選択テキスト:
2011年度全国公民科・社会科教育研究会授業研究委員会研究発表会 その1

「サービス・ラーニングを考える
~シティズンシップを育てるために~」その1

 

 
 2012年3月27日(火)13:00~17:00、全国公民科・社会科教育研究会授業研究委員会研究発表会が、横浜市立横浜サイエンスフロンティア高等学校を会場に開催されました。
 「サービス・ラーニング」は、地域社会の課題解決を目ざした社会参加活動を通し、シティズンシップ(公民的資質)を発達させることをねらいとした教育活動です。レポートその1では、新学習指導要領の趣旨にもかなう「サービス・ラーニング」について、講演の模様をお伝えします。(当日のプリントから適宜引用させていただきます。)

〈プログラム〉

13:20~14:50 講演「サービス・ラーニングの理念と実際」
唐木清志先生(筑波大学)
15:00~16:00 発表①「神奈川県立上鶴間高等学校ソーシャルアントレプレナーシップ教育について」
慶応大学藤沢キャンパス飯盛ゼミ学生
16:00~17:00 発表②「サービス・ラーニングの実践について」
松本一彦先生(神奈川県立横須賀高等学校定時制)

 

1 講演「サービス・ラーニングの理念と実際」

提供資料:
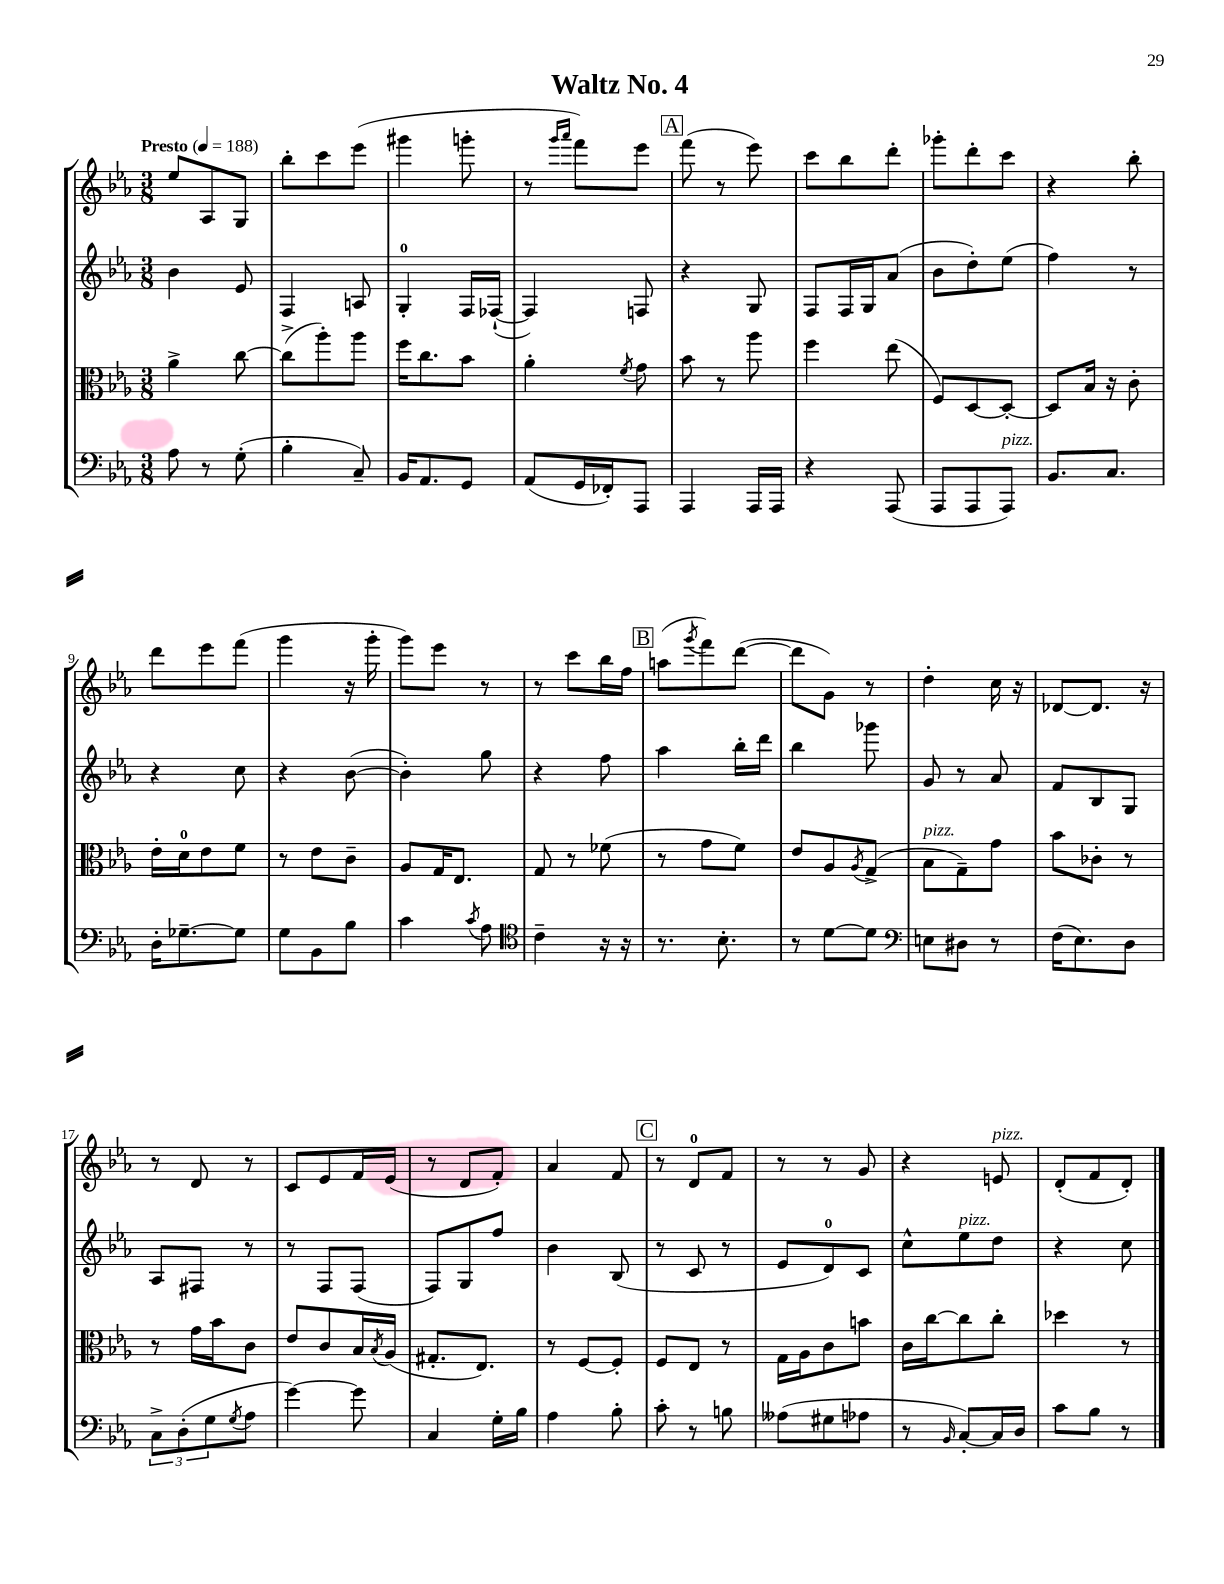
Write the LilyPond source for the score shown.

課題の指示:
研究発表会の報告について答えてください。
(a) 研究発表会の会場はどこでしたか。
(b) 講演「サービス・ラーニングの理念と実際」は何時から何時まででしたか。
(c) 発表②を行ったのは誰ですか。
資料は研究発表会の報告とは別個のものです。

解答例:
(a) 横浜市立横浜サイエンスフロンティア高等学校
(b) 13:20~14:50
(c) 松本一彦先生(神奈川県立横須賀高等学校定時制)